**Stored data**:
[Start of section]

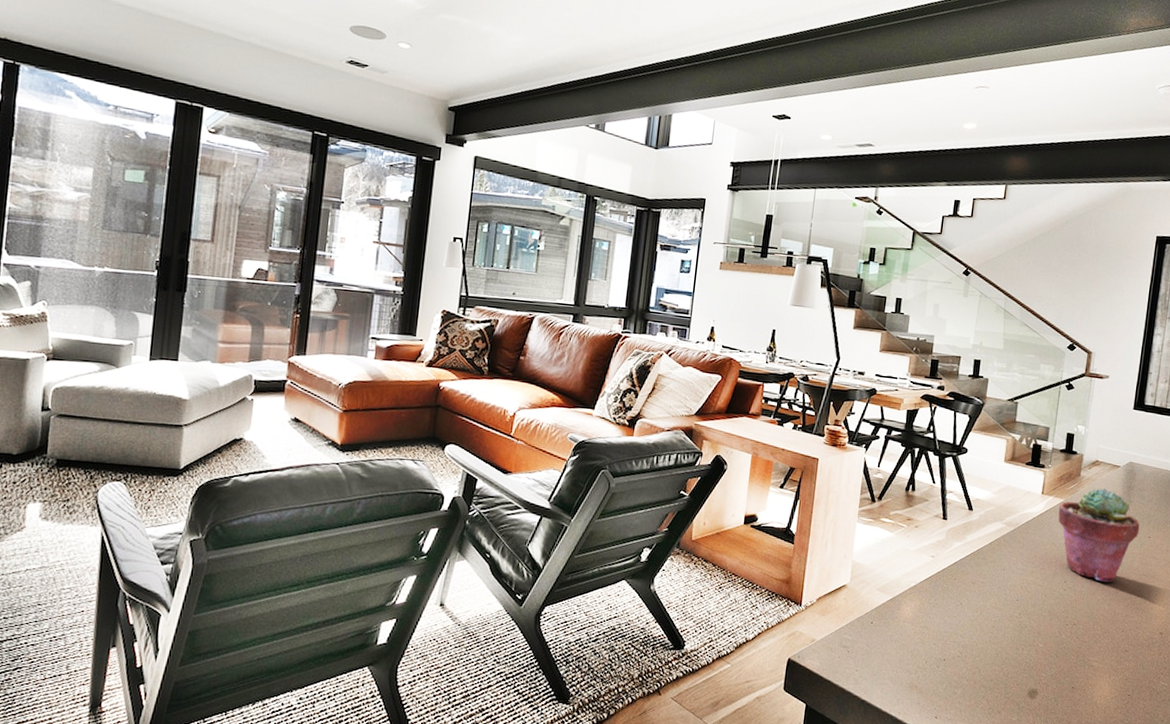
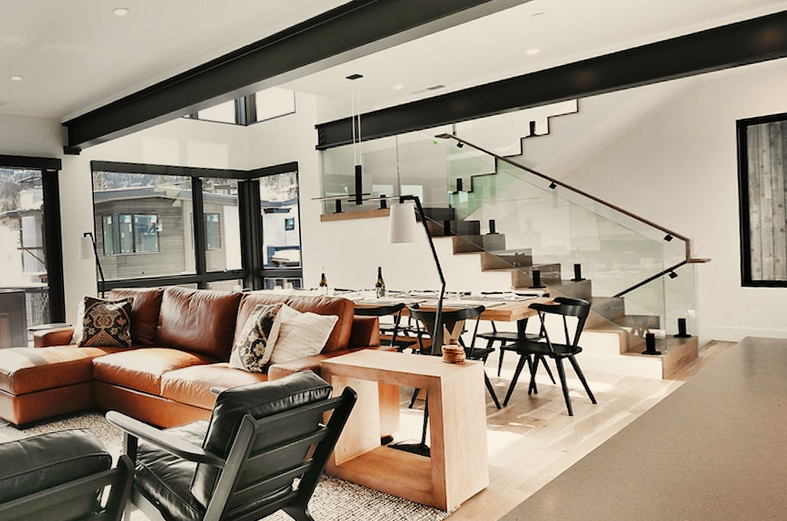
potted succulent: present [1058,487,1140,583] -> none [682,364,768,454]

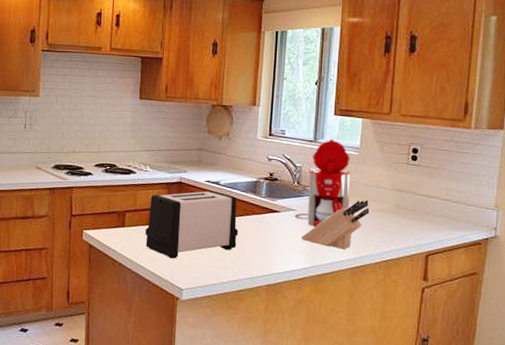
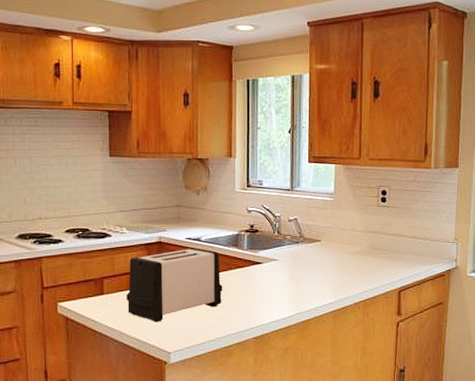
coffee maker: present [294,139,351,227] -> none [277,186,327,275]
knife block: present [302,199,370,249] -> none [285,243,346,294]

[End of section]

**Your task**: The assignment is to restate, word for word, each line from the one containing "coffee maker: present" through the final line of the material above.

**Reply to the exercise**:
coffee maker: present [294,139,351,227] -> none [277,186,327,275]
knife block: present [302,199,370,249] -> none [285,243,346,294]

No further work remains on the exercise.